Goal of the exercise. Return exactly the lines below, starting with the one that has "fruit bowl: present [445,350,546,412]" and going on through the one that has "notepad: present [483,294,581,326]".

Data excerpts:
────────────────────

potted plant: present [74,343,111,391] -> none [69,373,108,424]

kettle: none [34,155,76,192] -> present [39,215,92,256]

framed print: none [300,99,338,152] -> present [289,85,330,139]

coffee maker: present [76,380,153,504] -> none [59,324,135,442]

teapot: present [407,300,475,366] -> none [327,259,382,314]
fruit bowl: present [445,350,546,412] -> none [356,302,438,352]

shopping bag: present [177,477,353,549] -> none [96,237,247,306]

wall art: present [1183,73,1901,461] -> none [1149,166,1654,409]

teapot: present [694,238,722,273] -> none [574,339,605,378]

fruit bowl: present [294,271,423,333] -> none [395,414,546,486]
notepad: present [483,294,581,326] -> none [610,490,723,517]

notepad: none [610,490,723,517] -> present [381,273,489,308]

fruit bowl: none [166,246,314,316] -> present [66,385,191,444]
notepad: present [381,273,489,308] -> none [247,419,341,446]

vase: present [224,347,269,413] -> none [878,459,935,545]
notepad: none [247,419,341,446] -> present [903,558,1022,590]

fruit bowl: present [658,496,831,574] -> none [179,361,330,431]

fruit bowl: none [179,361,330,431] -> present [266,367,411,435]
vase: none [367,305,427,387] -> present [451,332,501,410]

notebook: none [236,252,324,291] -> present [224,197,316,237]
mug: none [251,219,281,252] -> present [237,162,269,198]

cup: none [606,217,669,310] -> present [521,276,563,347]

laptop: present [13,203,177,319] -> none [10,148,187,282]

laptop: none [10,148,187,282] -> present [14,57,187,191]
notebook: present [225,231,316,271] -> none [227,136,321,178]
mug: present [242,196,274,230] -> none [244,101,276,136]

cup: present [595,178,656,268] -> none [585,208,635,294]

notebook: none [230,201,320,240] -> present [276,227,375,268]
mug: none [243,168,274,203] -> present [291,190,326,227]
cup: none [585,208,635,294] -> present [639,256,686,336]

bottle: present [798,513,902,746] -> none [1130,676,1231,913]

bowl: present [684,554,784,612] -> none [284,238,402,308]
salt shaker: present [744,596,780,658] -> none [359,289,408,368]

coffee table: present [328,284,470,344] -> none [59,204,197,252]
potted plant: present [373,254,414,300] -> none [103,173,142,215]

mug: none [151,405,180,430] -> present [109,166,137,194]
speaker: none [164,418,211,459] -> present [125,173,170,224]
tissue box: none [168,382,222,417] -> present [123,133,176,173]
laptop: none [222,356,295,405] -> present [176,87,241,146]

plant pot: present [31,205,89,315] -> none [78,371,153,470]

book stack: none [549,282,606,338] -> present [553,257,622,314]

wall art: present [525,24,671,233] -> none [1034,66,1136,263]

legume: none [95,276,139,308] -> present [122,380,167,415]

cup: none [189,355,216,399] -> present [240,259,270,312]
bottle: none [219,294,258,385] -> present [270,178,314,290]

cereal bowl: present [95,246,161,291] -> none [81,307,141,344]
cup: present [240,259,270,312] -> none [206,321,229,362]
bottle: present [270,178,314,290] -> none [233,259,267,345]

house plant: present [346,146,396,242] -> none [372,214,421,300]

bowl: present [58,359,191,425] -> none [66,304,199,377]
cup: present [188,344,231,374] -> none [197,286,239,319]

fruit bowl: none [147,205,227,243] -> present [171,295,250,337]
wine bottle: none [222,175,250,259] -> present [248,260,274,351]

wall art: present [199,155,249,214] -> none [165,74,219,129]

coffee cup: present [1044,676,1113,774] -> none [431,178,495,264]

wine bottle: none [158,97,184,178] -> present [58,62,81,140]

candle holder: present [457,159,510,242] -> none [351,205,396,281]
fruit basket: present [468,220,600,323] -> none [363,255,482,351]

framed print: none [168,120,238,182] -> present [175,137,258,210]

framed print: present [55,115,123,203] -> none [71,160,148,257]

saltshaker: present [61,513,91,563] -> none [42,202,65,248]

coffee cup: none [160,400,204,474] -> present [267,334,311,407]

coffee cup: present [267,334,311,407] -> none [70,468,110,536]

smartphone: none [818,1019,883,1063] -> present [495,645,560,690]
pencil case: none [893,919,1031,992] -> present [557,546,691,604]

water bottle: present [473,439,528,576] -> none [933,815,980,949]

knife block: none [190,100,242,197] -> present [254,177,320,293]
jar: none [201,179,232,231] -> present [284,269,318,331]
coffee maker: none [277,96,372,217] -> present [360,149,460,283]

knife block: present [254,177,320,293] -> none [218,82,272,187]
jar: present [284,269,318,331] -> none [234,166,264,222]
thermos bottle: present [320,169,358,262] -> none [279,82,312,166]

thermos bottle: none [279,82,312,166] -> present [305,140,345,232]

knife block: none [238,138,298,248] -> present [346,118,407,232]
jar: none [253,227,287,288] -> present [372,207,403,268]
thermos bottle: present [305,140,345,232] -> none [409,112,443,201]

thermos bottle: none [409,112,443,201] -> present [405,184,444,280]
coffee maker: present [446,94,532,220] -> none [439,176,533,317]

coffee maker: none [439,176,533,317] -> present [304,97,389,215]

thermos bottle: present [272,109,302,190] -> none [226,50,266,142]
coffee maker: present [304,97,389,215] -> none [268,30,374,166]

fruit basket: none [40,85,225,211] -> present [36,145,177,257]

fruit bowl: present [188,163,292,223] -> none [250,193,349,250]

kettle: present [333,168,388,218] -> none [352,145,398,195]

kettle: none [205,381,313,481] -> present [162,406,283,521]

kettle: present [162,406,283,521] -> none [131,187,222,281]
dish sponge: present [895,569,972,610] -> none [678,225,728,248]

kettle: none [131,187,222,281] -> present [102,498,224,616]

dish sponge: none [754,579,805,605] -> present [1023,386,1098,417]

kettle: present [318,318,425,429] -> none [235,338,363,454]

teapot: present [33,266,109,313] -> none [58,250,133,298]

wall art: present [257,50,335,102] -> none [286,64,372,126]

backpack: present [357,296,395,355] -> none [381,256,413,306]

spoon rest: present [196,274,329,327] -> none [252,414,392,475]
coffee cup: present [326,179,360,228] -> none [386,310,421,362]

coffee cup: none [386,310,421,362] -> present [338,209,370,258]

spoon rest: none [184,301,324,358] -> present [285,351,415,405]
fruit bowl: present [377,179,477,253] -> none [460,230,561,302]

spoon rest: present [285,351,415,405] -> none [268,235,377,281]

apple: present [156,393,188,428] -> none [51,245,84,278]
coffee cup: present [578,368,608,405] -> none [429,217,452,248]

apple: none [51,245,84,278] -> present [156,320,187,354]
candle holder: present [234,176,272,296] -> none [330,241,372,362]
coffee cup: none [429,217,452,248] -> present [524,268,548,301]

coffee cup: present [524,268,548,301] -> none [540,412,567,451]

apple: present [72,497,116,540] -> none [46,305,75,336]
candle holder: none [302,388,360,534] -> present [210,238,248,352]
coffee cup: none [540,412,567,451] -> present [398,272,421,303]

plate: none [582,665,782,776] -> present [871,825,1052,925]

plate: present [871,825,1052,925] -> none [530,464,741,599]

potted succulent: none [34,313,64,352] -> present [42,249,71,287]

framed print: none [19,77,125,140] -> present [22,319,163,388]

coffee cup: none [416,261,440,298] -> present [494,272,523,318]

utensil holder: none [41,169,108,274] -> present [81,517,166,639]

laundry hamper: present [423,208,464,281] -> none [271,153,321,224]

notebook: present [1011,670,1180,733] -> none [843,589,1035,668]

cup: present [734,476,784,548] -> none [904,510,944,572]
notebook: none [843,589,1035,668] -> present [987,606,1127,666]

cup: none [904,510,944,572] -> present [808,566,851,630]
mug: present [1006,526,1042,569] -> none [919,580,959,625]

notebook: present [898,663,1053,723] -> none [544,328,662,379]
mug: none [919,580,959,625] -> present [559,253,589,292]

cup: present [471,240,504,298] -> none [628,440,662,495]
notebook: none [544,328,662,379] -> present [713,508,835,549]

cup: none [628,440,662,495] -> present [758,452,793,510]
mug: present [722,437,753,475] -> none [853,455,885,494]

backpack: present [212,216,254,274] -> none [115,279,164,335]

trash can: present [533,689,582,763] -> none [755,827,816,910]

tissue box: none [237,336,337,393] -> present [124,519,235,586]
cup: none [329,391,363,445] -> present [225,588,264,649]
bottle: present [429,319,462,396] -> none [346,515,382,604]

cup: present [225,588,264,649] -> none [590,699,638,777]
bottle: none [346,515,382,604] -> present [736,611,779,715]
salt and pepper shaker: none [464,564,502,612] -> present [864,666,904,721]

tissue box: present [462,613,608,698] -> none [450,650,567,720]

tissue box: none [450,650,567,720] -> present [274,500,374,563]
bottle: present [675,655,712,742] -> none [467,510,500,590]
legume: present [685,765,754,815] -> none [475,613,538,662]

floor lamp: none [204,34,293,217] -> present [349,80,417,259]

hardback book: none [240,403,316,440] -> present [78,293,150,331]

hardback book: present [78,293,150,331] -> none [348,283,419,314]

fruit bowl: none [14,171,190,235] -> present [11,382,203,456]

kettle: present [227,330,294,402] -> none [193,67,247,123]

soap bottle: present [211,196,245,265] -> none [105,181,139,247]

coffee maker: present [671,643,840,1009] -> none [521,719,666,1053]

────────────────────

Your response.
fruit bowl: present [445,350,546,412] -> none [356,302,438,352]

shopping bag: present [177,477,353,549] -> none [96,237,247,306]

wall art: present [1183,73,1901,461] -> none [1149,166,1654,409]

teapot: present [694,238,722,273] -> none [574,339,605,378]

fruit bowl: present [294,271,423,333] -> none [395,414,546,486]
notepad: present [483,294,581,326] -> none [610,490,723,517]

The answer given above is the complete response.